[[ Exercise material open ]]

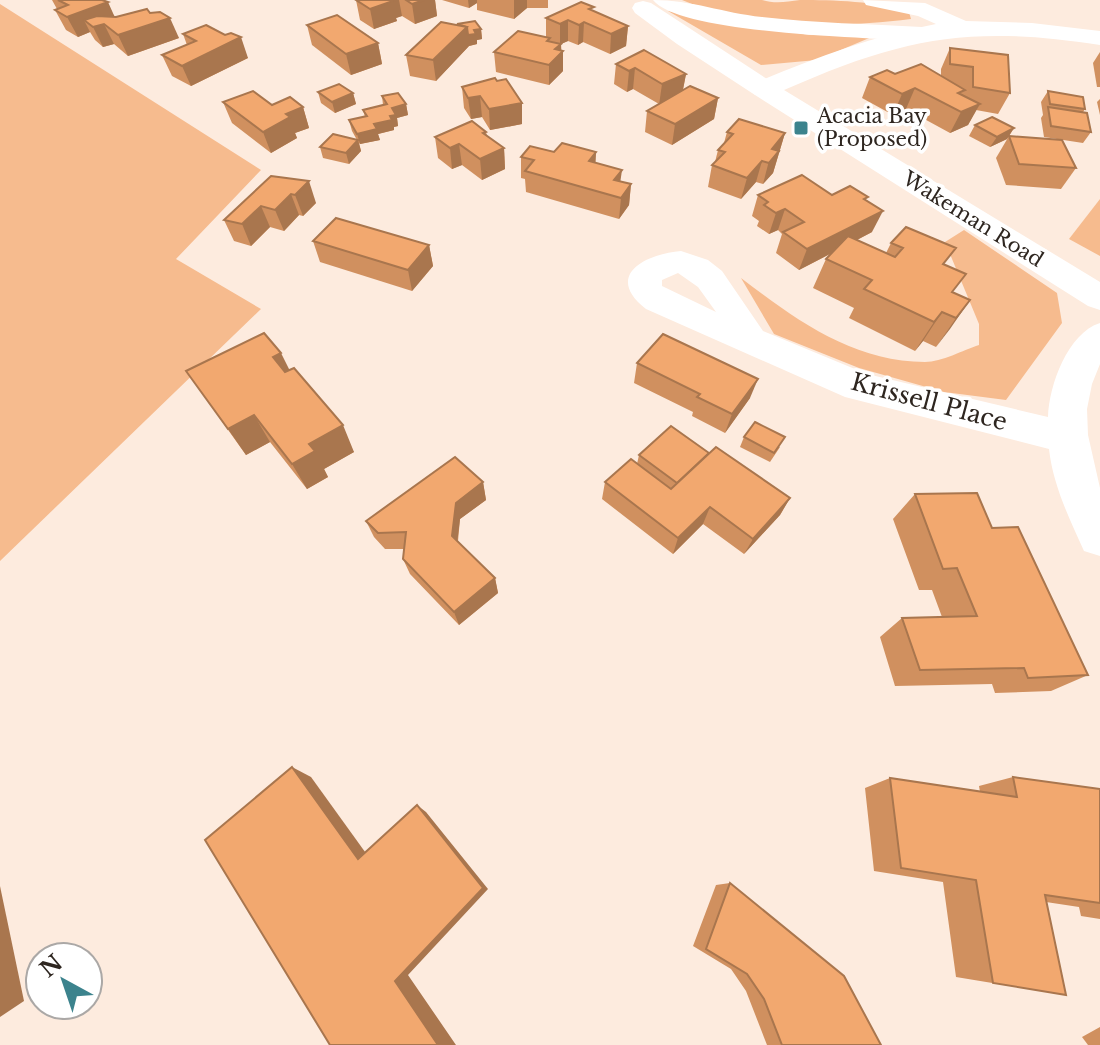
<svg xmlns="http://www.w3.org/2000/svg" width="1100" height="1045" font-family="'Libre Baskerville',serif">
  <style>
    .green { fill: #f6bb8e }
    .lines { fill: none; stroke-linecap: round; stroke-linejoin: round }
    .street { fill: #fff; fill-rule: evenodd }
    .secondary { fill: #fff; fill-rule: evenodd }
    .wall { fill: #d0905f }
    .shaded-wall { fill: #a9764e }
    .building { fill: #f2a86f; stroke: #a9764e; stroke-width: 2 }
    .poi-dot { fill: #3c838d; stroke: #fff; stroke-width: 3 }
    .labels { text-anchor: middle; stroke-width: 7; stroke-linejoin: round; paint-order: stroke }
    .far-poi-label { font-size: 20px; fill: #2e2620; stroke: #fff; text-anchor: start }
    .far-street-label { font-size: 20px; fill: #2e2620; stroke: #fff }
    .street-label { font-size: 24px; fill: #2e2620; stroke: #fff }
  </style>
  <rect width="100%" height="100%" fill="#fdebde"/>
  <g class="green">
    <path d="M682 0H762C775 4 786 2 800 0 833 0 877 1 909 12L911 19C839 28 749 29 682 0Z"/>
    <path d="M0 4 261 170 176 259 261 309 0 561Z"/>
    <path d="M668 11 809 35 874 36 817 60 761 65Z"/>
    <path d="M1100 199V256L1069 239Z"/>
    <path d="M964 230 1057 293 1062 323 1006 400 944 392 859 368 774 334 741 278C796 320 853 362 925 362 942 362 963 350 979 345V324L945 242Z"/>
  </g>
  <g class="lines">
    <g class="street">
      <path d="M863 0 925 3 966 21 1032 23 1100 31V45C970 25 904 37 784 90L1100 282V310L1088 306 755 95 751 89 755 83C814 58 873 36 936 24L918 16 866 5Z"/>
      <path d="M681 251 708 260 722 271 763 331 867 374 1048 417C1049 385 1068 333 1100 323V364L1092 384 1087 409 1088 435 1100 488V556L1084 551C1069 518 1053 485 1049 449L845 397 646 309C603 275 646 254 681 251ZM678 273 698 287 716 312 662 286V280Z"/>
    </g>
    <g class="secondary">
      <path d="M653 0C692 0 723 13 762 17 815 23 869 24 922 27L930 29 934 34 930 39 922 41C874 38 679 34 653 0Z"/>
      <path d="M643 1 651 3 773 83 777 89 773 95H755L677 44 635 13 632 8 635 3Z"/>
    </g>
  </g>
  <g class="wall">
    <path d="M52 0H102L115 17 150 13 179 38 128 56 114 44 103 47 95 40 90 32 78 37 66 30 55 10 57 9Z"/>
    <path d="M356 0H435L437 16 415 24 402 16 396 18 397 21 374 29 360 20Z"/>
    <path d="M442 0H548V8H527L514 19 477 10V3L469 8Z"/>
    <path d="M594 11 628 26 626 46 610 54 583 42 578 45 568 41 561 44 563 71 549 85 496 72 494 52 546 37V18Z"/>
    <path d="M307 25 378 43 382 64 351 75 312 45Z"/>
    <path d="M481 29 482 39 477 40V44L469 46 436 81 410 76 406 55Z"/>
    <path d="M183 34 225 35 248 58 191 86 172 76 162 55 187 45Z"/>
    <path d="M950 48 1010 93 998 114 976 110 968 125 950 133 906 109 893 115 862 98 870 77 895 74 941 75V69Z"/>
    <path d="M1100 52V87H1097L1093 63Z"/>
    <path d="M616 64 686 74 683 90 718 98 714 119 672 145 645 132 647 111 659 104 633 89 627 92 614 84Z"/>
    <path d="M495 78 522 124 490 130 482 117 471 119 464 108 462 87Z"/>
    <path d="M1048 91 1085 109 1083 112 1091 132 1083 143 1044 137 1041 118 1043 115 1041 102Z"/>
    <path d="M318 92 353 93 356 104 335 113 321 103Z"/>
    <path d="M382 96 406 104 408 115 397 118 398 126 394 127V130L378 134 380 140 360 144 359 143 361 151 349 164 323 158 320 147 357 140 352 131 349 120 365 117 363 110 383 105Z"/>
    <path d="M1100 99V115L1097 102Z"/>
    <path d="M223 102 303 107 309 128 295 133 297 138 271 153 232 123Z"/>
    <path d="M975 125 1014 128 1007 139 990 147 969 136Z"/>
    <path d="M486 132 487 136 504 148 505 169 482 180 462 165 452 169 438 158 435 137Z"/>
    <path d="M727 132 785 133 773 173 763 184 756 182 741 199 708 187 712 165 715 162 718 150 724 143Z"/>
    <path d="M1009 136 1076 168 1061 189 1006 185 996 158Z"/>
    <path d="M554 152H596L595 163 620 181 631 184 629 205 619 219 526 192 525 179 521 178V157Z"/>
    <path d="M271 176 316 203 303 216 299 215 284 231 270 227 251 246 234 241 224 220Z"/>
    <path d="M758 195H832L866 201 872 232 857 240 886 253 891 243 945 265 953 292 970 300 936 347 923 341 915 351 849 318 854 308 813 288 826 259 830 254 799 270 776 253 782 234 778 230 769 234 757 226 759 221 752 216Z"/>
    <path d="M313 241 429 245 433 266 412 291 320 262Z"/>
    <path d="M637 363 750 398 725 433 692 416 693 412 634 383Z"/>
    <path d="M289 370 354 452 324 469 328 477 307 489 270 442 246 455 186 371Z"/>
    <path d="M744 437 780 447 770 462 740 447Z"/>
    <path d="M709 453 790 498 780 515 744 554 703 524 673 554 602 499 605 482 637 464 639 455Z"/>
    <path d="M483 482 486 500 460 519 458 541 495 578 498 593 459 625 410 574 403 559 404 549H385L374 537 366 521Z"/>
    <path d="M915 494 992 528 1088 675 1051 691 995 693 992 684 895 686 880 637 902 618 942 617 932 590H919L893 519Z"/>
    <path d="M1013 777 1100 789V919L1081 916 1079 907 1046 902 1066 995 956 977 943 882 874 871 865 788 890 778 980 792 979 786Z"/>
    <path d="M730 883 881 1045H767L746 991 731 969 693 946 716 885Z"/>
    <path d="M1100 1027V1045H1088L1082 1037Z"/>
  </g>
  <g class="shaded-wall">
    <path d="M389 0H399L402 16 396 18 397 21 374 29 370 9Z"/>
    <path d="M424 0H435L437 16 415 24 412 4Z"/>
    <path d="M468 0H477V3L469 8Z"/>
    <path d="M514 0H527V8L514 19Z"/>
    <path d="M108 2 117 22 104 24 114 44 103 47 93 27 84 20 90 32 78 37 67 17Z"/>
    <path d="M170 18 179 38 128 56 118 35Z"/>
    <path d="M568 20V41L561 44V53L563 51V71L549 85V65L555 49 560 44V24Z"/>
    <path d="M584 22 583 42 578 45 579 25Z"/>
    <path d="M628 26 626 46 610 54 611 34Z"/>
    <path d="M467 27 474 30 481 29 482 39 477 40V44L469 46 436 81 433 60Z"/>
    <path d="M241 37 248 58 191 86 182 66Z"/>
    <path d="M378 43 382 64 351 75 346 54Z"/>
    <path d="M635 68 633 89 627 92 629 71Z"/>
    <path d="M686 74 682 94 659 105 662 84Z"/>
    <path d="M915 88 906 109 893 115 902 94Z"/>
    <path d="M353 93 356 104 335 113 332 102Z"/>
    <path d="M480 96 482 117 471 119 468 98Z"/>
    <path d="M718 98 714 119 672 145 675 124Z"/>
    <path d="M522 103V124L490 130 489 109Z"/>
    <path d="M406 104 408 115 397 118 398 126 394 127V130L378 134 380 140 360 144 357 134 390 116 392 108Z"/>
    <path d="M980 104 968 125 950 133 961 112Z"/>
    <path d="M303 107 309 128 295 133 297 138 271 153 263 132 286 114Z"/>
    <path d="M1014 128 1007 139 990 147 997 137Z"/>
    <path d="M785 133 773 173 763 184 772 149Z"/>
    <path d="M358 140 361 151 349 164 346 153Z"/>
    <path d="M459 144 462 165 452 169 450 148Z"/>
    <path d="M504 148 505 169 482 180 480 159Z"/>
    <path d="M596 152 595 173 589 161Z"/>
    <path d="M762 161 756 182 741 199 747 178Z"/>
    <path d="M622 170 619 191 614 180Z"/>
    <path d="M309 181 316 203 303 216 295 195Z"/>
    <path d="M631 184 629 205 619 219 621 198Z"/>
    <path d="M291 194 299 215 284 231 275 210Z"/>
    <path d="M261 206 270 227 251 246 242 224Z"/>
    <path d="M785 209 778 230 769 234 776 213Z"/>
    <path d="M883 211 872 232 799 270 807 249Z"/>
    <path d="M429 245 433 266 412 291 408 270Z"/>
    <path d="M970 300 950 329 936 347 956 318Z"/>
    <path d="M942 312 923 341 915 351 934 322Z"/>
    <path d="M281 353 295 381 287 386 273 357Z"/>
    <path d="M758 379 750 398 725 433 732 414Z"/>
    <path d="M254 415 270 442 246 455 228 429Z"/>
    <path d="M343 425 354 452 324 469 328 477 307 489 292 464 309 444Z"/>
    <path d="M483 482 486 500 460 519 456 552 452 536 456 503Z"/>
    <path d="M790 498 780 515 744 554 753 539Z"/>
    <path d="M710 507 703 524 673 554 678 538Z"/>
    <path d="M495 578 498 593 459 625 454 612Z"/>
    <path d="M292 767 311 777 373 863 358 859Z"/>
    <path d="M417 805 426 812 488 889 408 975 456 1045H438L395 981Z"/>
    <path d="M0 886 24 1001 0 1017Z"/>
  </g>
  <g class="building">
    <path d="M58 0H102L108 2 67 17 55 10 68 5Z"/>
    <path d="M356 0H391L393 1 370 9Z"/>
    <path d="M406 0H424L412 4Z"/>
    <path d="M581 2 594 7 589 9 628 26 611 34 584 22 579 25 568 20 560 24 546 18Z"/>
    <path d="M147 9 150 13 160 12 170 18 118 35 104 24 93 27 84 20 97 16 116 17Z"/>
    <path d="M337 15 378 43 346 54 307 25Z"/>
    <path d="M475 21 481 29 474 30 476 34 468 35 467 27 457 24Z"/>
    <path d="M441 22 467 27 433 60 406 55Z"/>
    <path d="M206 25 225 35 231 33 241 37 182 66 162 55 196 41 183 34Z"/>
    <path d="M518 31 550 38 547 41 561 44 555 49 563 51 549 65 494 52Z"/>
    <path d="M950 48 1008 55 1010 93 973 87V67L950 64Z"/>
    <path d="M644 50 686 74 662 84 635 68 629 71 616 64Z"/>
    <path d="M921 64 965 90 958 93 980 104 961 112 915 88 902 94 870 77 887 70 895 74Z"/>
    <path d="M495 78 497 81 506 79 522 103 489 109 480 96 468 98 462 87Z"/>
    <path d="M339 84 353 93 332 102 318 92Z"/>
    <path d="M690 86 718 98 675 124 647 111Z"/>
    <path d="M253 91 272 105 290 97 303 107 286 114 290 117 263 132 223 102Z"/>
    <path d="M1048 91 1083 97 1085 109 1050 104Z"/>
    <path d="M398 93 406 104 392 108 396 115 390 116 392 120 374 124 377 129 357 134 349 120 367 116 363 110 387 104 382 96Z"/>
    <path d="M1048 107 1087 113 1091 132 1051 126Z"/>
    <path d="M992 117 1014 128 997 137 975 125Z"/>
    <path d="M739 119 785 133 772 149 779 151 769 163 762 161 747 178 712 165 725 152 718 150 733 134 727 132Z"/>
    <path d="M472 121 486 132 483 133 504 148 480 159 459 144 450 148 435 137Z"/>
    <path d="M333 134 358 140 346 153 320 147Z"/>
    <path d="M1009 136 1062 140 1076 168 1019 164Z"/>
    <path d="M562 143 596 152 589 161 622 170 614 180 631 184 621 198 525 171 534 160 521 157 530 146 554 152Z"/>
    <path d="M802 175 832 195 850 186 868 197 864 199 883 211 807 249 783 232 804 222 785 209 776 213 764 205 768 202 758 195Z"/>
    <path d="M271 176 309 181 295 195 291 194 275 210 261 206 242 224 224 220Z"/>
    <path d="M336 218 429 245 408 270 313 241Z"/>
    <path d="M906 227 956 248 943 264 966 274 952 292 970 300 956 318 942 312 934 322 864 289 872 280 826 259 848 236 895 257 903 248 891 243Z"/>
    <path d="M264 333 281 353 273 357 285 372 294 368 343 425 309 444 315 451 292 464 254 415 228 429 186 371Z"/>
    <path d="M663 334 758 379 732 414 697 397 700 394 637 363Z"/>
    <path d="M755 422 785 437 774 453 744 437Z"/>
    <path d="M671 426 709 453 677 483 639 455Z"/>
    <path d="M716 447 790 498 753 539 710 507 678 538 605 482 631 459 671 489Z"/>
    <path d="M455 457 483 482 456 503 452 536 495 578 454 612 403 559 406 532 378 533 366 521Z"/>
    <path d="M977 493 992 528 1018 527 1088 675 1028 678 1024 668 920 670 902 618 977 616 957 568 943 569 915 494Z"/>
    <path d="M292 767 358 859 417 805 483 888 395 981 438 1045H330L205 840Z"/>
    <path d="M1013 777 1100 789V903L1045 895 1066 995 993 983 976 880 901 868 890 778 1017 797Z"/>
    <path d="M730 883 844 976 881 1045H782L764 999 747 974 706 949Z"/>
  </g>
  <rect class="poi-dot" x="793" y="120" width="16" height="16" rx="4"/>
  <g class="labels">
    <g class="far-poi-label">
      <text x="817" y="123">Acacia Bay<tspan x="817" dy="23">(Proposed)</tspan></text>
    </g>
    <g class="far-street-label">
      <text transform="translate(973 219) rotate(32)" y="7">Wakeman Road</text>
    </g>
    <g class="street-label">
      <text transform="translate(929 402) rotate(15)" y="8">Krissell Place</text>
    </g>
  </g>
  <g transform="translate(64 981) rotate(320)"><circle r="38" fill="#ffffff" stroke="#aba8a6" stroke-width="2"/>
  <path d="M0-6L14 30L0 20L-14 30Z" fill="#3c838d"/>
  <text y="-12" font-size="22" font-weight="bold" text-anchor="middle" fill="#2e2620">N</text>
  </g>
</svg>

[[ Exercise material closed ]]

What to produce: Tell how many lines of the data above contain the word "height", giving the number by itself.

Written response: 3